(Dataset entries)
--- START ---

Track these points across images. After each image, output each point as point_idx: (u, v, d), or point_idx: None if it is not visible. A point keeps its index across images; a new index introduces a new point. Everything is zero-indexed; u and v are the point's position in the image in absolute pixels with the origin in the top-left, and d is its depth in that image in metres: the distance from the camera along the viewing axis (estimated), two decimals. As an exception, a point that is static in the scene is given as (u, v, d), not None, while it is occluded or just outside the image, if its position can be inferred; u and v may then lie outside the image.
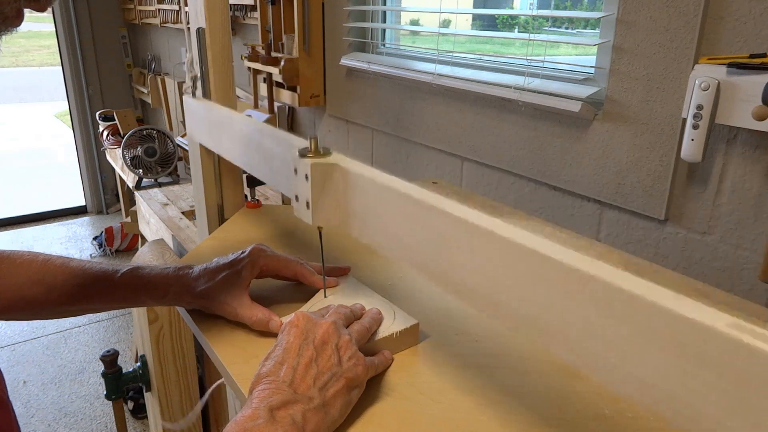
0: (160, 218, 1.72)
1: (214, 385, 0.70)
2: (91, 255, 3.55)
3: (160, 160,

--- END ---
--- START ---

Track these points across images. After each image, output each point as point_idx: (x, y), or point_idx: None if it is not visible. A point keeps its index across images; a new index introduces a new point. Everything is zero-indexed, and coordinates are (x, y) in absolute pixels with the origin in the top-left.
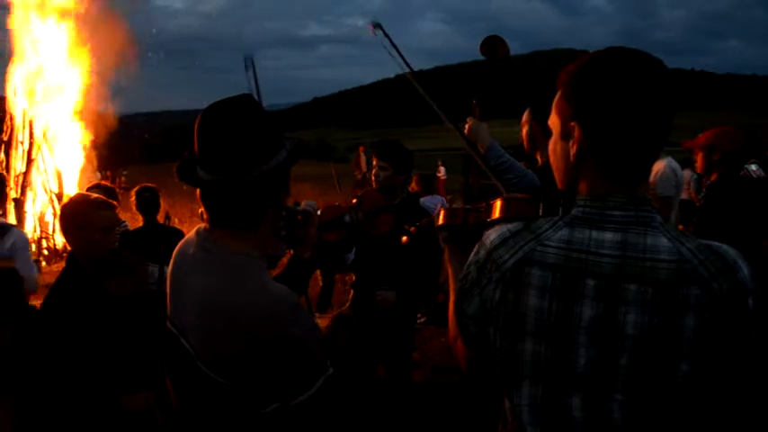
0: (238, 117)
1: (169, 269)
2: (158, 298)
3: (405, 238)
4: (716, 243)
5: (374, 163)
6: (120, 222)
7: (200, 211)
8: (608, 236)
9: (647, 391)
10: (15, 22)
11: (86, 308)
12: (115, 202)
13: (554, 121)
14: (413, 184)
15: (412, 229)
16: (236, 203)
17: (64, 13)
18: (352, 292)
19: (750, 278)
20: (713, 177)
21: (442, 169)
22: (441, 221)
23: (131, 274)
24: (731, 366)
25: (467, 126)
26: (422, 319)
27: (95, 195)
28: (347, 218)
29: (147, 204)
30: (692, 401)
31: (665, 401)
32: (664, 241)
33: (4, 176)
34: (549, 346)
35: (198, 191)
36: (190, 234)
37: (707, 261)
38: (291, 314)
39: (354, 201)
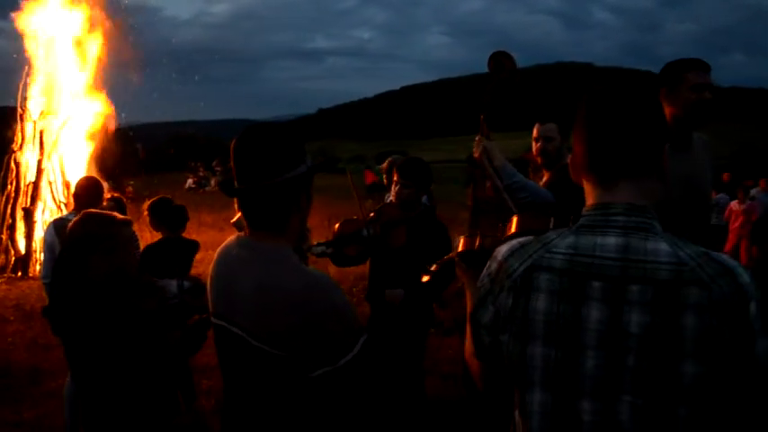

--- END ---

**What you are asked to do:**
Write out exactly the lines above from the line with "9: (647, 391)" through the line with "25: (467, 126)", both of them included, and leave out all other lines.

**Solved exercise:**
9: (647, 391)
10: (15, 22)
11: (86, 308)
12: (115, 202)
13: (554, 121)
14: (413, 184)
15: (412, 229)
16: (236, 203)
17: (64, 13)
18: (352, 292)
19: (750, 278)
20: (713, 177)
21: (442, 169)
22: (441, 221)
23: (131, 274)
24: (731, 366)
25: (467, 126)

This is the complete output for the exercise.